### Information provided
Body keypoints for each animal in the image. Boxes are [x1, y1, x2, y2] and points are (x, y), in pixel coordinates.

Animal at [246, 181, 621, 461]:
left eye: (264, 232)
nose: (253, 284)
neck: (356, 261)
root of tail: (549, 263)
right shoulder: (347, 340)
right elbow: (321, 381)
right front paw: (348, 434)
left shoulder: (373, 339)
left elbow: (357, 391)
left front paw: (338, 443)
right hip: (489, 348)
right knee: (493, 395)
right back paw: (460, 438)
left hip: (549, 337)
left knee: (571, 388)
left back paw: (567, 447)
######
### Information provided
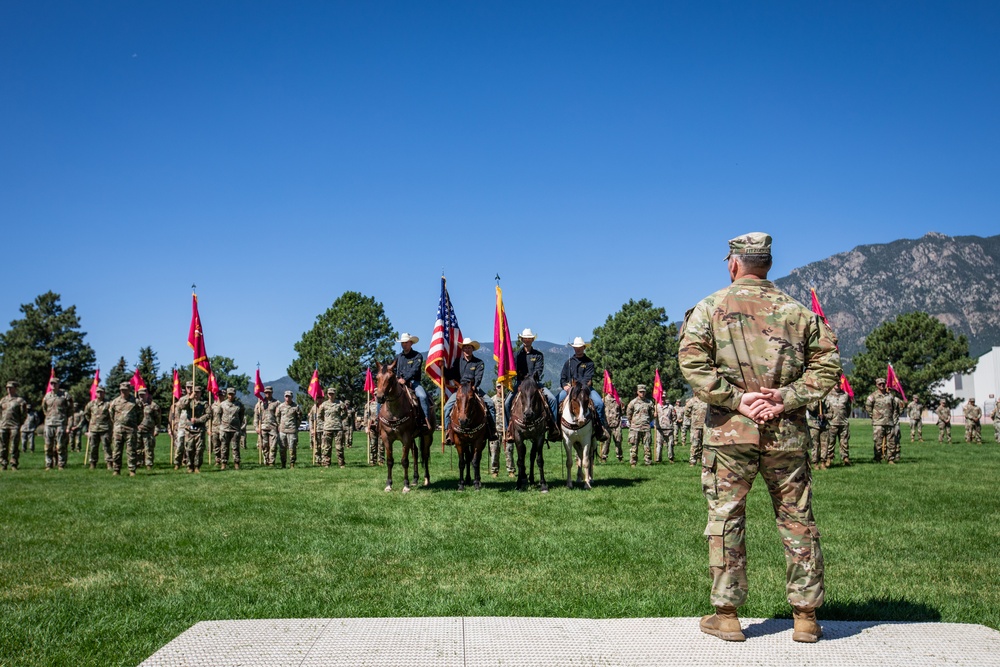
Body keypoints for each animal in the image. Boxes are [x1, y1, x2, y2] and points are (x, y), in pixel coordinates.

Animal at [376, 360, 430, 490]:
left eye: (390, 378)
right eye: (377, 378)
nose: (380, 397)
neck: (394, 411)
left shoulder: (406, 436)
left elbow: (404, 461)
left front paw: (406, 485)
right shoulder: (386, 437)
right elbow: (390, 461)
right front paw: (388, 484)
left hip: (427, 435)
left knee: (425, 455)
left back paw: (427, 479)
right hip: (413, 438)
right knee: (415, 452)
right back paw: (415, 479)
######
**Exercise directions**
Copy the lines of the data above exactly as written, beginning with the line containing "neck: (394, 411)" and ending with the line containing "right back paw: (415, 479)", and leave out all other lines.

**Answer to the problem**
neck: (394, 411)
left shoulder: (406, 436)
left elbow: (404, 461)
left front paw: (406, 485)
right shoulder: (386, 437)
right elbow: (390, 461)
right front paw: (388, 484)
left hip: (427, 435)
left knee: (425, 455)
left back paw: (427, 479)
right hip: (413, 438)
right knee: (415, 452)
right back paw: (415, 479)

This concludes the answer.